[TRY IT] The answer must consist of the entire listing, repeated exactly.

------------------------------------------------------------------------

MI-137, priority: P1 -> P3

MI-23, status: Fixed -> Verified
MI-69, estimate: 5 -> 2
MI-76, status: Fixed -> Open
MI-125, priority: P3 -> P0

------------------------------------------------------------------------

[YOUR RESPONSE]
MI-137, priority: P1 -> P3

MI-23, status: Fixed -> Verified
MI-69, estimate: 5 -> 2
MI-76, status: Fixed -> Open
MI-125, priority: P3 -> P0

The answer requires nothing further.